From Email Hacks To Landing The Job Offer: This Week’s Top Leadership Stories

This week we picked up some tips for sending smarter, more effective emails, learned how to set more realistic expectations for our careers, and found out what makes hiring managers offer you the gig after the final-round interview.

 

 

These are the stories you loved in Leadership for the week of May 30:

1. 6 Ways The Most Productive People Send Emails

By one estimate, each of us receives an average of 112 emails every single day. Getting them read and acted on, according to productivity expert Chris Bailey, may start before you even hit the “draft new message” button. “So much of productivity is managing other people’s expectations.”

2. 8 Often-Overlooked Gmail Tricks

Gmail is still one of the most popular email services around, but there are a few helpful features that many of us don’t take full advantage of. Here’s a quick tutorial in the best of them.

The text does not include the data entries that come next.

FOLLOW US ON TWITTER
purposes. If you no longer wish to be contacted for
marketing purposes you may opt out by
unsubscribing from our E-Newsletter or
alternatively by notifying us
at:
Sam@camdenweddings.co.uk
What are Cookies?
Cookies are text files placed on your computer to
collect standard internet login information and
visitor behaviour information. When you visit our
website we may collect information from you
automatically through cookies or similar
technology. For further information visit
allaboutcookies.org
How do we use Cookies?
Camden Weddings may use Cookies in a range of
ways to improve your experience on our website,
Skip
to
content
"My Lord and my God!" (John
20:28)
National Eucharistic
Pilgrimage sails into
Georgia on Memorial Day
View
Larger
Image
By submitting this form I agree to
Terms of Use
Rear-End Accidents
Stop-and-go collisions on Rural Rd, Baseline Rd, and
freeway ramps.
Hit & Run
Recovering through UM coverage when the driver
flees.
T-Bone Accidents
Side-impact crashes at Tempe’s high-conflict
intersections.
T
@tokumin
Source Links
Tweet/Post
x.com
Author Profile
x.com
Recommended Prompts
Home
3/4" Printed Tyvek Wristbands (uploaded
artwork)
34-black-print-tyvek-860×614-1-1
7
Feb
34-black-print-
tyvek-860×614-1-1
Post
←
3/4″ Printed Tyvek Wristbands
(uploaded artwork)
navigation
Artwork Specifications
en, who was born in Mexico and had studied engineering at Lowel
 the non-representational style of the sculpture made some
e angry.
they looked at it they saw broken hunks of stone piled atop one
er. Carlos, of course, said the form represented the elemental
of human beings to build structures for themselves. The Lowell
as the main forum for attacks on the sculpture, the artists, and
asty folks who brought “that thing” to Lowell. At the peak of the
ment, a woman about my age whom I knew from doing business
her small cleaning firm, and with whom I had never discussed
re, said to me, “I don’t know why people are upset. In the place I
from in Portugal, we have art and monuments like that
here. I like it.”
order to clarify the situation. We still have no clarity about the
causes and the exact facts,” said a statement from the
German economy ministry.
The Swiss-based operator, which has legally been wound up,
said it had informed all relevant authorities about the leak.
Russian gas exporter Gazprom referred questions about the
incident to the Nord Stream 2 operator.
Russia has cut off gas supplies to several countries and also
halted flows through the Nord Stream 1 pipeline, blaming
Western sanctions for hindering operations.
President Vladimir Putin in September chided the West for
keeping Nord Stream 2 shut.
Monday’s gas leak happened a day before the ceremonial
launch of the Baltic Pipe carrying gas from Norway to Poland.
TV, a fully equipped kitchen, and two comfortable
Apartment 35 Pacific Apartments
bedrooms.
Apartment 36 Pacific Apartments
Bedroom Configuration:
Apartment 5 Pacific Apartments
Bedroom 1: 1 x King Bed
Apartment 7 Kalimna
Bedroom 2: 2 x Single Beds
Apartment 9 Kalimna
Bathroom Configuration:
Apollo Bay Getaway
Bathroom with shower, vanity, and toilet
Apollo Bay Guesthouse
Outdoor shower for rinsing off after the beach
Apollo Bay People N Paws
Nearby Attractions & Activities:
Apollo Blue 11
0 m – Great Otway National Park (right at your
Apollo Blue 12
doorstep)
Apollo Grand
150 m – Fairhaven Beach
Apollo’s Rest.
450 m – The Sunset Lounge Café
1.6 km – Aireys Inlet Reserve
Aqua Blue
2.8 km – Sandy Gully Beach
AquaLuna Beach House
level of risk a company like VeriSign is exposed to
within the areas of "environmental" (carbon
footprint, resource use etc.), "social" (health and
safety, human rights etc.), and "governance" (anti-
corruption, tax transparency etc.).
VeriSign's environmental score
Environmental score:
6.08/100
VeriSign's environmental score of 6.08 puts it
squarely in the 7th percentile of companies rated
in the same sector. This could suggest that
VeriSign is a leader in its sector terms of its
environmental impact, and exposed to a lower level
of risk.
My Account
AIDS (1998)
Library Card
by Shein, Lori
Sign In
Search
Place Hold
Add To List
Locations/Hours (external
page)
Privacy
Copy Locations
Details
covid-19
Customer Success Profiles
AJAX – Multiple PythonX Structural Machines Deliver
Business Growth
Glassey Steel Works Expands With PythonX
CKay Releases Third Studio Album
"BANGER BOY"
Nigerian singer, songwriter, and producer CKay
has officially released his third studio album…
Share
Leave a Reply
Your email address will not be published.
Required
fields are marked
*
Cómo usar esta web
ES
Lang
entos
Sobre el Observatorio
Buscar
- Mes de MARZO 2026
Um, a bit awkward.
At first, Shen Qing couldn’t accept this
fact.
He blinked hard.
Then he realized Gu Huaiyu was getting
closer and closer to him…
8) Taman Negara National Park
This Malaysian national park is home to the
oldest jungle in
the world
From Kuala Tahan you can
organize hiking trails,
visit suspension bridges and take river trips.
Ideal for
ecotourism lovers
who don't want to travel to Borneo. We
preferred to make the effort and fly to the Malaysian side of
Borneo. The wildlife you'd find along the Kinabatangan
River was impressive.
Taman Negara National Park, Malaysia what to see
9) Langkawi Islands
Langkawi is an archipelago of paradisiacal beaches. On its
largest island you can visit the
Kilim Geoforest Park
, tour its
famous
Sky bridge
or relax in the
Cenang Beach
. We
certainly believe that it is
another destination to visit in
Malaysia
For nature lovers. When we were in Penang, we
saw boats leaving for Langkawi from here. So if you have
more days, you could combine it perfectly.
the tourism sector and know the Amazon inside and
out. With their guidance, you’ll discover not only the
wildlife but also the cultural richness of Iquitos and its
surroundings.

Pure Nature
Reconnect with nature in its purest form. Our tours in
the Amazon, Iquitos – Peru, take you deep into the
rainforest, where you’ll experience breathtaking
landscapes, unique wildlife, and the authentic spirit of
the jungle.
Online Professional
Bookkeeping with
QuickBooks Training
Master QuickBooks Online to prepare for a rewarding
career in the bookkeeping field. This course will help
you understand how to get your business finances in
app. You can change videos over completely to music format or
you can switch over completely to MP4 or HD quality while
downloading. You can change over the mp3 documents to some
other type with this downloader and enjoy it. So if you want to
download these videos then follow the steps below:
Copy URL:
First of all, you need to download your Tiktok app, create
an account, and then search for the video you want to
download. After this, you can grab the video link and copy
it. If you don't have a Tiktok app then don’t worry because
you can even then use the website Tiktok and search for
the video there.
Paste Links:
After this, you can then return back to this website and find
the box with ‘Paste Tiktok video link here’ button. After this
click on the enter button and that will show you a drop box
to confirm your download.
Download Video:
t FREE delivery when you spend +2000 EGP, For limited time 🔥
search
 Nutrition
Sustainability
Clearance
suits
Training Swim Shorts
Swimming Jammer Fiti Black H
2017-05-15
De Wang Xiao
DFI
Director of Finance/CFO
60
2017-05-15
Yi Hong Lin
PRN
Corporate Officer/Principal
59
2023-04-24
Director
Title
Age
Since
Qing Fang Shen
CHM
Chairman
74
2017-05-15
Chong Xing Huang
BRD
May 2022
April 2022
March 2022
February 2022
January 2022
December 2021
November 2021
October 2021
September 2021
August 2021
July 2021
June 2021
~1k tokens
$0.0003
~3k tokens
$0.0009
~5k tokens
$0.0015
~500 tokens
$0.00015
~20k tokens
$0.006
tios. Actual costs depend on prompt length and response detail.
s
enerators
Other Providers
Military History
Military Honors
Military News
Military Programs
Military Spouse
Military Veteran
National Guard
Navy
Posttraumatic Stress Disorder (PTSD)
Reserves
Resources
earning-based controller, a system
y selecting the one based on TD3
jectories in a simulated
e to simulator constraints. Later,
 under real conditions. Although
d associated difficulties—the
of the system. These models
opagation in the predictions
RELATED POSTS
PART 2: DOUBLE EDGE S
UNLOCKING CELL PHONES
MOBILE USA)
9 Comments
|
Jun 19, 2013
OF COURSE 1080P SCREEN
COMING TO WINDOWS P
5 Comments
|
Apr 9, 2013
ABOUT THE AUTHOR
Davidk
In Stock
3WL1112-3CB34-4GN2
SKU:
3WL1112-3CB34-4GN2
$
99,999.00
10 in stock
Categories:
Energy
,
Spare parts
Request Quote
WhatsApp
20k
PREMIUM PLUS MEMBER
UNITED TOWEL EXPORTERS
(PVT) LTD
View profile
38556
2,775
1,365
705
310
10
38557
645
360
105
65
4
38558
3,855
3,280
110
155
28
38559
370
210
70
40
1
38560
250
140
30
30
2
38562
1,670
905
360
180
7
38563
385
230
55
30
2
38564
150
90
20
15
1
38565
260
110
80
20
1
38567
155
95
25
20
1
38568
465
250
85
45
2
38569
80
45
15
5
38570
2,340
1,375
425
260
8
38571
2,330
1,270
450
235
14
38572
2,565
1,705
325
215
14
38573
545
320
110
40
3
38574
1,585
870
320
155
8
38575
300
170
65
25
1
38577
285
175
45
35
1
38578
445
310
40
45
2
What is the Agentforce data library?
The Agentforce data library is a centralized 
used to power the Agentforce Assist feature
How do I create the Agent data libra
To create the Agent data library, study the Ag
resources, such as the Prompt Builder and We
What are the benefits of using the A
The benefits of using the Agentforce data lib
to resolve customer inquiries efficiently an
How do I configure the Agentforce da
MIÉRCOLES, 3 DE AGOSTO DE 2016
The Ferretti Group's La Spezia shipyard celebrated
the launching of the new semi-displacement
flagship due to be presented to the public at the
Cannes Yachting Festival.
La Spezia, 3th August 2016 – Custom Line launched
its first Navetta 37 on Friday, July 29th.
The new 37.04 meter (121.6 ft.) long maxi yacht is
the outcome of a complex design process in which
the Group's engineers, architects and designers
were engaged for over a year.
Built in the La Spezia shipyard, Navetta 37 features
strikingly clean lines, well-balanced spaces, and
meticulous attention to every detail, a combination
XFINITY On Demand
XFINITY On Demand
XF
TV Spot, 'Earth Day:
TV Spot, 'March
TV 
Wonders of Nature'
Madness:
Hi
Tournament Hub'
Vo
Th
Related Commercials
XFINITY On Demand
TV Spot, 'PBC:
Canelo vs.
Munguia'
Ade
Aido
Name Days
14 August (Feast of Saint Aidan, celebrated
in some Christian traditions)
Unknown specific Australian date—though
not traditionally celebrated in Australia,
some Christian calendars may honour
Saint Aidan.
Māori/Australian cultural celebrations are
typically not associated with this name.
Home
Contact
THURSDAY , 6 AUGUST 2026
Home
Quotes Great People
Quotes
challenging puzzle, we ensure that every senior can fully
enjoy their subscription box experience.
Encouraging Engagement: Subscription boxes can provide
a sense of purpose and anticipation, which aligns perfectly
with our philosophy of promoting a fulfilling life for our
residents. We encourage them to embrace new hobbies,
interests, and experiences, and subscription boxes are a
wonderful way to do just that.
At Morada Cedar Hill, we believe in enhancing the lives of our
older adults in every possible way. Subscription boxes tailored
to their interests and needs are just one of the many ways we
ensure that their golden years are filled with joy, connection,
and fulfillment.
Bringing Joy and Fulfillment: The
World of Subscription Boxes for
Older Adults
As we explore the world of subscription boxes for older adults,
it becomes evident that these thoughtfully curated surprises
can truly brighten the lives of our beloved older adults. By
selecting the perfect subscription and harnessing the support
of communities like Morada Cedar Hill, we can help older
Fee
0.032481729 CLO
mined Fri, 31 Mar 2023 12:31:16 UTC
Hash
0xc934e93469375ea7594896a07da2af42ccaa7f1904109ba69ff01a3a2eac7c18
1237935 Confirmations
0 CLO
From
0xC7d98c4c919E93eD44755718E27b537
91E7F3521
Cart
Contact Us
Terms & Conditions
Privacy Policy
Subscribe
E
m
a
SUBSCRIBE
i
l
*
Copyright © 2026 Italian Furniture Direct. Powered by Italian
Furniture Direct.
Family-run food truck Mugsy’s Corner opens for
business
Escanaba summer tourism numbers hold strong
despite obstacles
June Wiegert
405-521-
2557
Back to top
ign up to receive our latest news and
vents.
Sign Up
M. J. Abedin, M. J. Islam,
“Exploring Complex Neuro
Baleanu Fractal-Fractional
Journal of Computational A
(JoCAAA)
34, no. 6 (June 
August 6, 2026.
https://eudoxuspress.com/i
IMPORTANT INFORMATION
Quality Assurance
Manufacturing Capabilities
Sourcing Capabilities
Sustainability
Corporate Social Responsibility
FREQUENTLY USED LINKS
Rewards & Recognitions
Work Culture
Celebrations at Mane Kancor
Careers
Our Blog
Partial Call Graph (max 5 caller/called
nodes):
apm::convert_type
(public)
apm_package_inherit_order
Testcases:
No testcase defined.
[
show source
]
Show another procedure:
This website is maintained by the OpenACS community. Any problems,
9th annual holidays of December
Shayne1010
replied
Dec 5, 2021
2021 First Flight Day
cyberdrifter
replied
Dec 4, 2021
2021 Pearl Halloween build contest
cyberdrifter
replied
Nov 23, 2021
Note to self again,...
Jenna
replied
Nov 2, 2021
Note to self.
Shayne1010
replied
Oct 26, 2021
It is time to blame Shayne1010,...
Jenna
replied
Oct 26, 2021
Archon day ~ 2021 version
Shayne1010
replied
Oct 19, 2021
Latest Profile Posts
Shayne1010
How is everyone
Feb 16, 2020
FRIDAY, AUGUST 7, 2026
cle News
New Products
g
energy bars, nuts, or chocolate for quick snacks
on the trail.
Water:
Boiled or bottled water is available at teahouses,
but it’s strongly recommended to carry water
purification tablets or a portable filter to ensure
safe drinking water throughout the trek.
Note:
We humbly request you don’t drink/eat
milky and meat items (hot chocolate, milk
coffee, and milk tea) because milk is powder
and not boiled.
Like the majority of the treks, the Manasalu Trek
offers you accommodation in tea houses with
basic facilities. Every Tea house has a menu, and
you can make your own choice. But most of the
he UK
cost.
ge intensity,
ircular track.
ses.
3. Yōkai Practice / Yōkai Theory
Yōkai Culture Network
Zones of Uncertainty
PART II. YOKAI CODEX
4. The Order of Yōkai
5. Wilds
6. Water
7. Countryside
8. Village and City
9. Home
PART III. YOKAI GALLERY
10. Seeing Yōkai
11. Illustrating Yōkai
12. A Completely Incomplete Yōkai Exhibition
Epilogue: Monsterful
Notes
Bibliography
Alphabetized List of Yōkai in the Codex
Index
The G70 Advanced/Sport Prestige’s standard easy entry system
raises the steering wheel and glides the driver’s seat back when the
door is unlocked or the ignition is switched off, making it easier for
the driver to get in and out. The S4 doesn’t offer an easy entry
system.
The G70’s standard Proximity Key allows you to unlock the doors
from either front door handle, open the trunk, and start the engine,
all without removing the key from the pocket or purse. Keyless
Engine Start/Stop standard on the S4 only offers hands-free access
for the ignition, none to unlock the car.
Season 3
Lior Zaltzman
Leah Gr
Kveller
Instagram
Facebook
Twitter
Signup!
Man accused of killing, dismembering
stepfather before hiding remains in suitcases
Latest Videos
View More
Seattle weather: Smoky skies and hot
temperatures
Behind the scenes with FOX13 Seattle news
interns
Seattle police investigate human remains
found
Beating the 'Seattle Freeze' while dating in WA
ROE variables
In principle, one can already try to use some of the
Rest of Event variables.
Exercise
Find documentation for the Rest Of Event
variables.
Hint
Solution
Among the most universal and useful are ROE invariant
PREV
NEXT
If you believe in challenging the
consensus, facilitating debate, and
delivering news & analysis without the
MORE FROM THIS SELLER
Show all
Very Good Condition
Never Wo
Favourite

3. Why You Keep Getting Close But Still Aren’t Landing Job Offers

You already know how to optimize your resume, write a knockout cover letter, and nail the first-round interview. But when the hiring process finally comes down to you and one other candidate, it’s them and not you that they go with. This week we learned what might be going wrong.

4. Why We Are Better At Making Decisions For Other People

New research is adding to our understanding of “decision fatigue,” the process that leads us to have trouble making good choices when we have more choices to make. The surprising finding? That decision fatigue goes away when we’re asked to make decisions on someone else’s behalf. Here’s why.

5. 3 Unrealistic Career Goals You Need To Abandon

It’s all well and good to set concrete goals and put them on a timetable, but there’s often little logic to the deadlines we pick. And that can hold us back. As one writer puts it, “Piling on the pressure to reach milestones without considering fluid definitions of success is limiting.”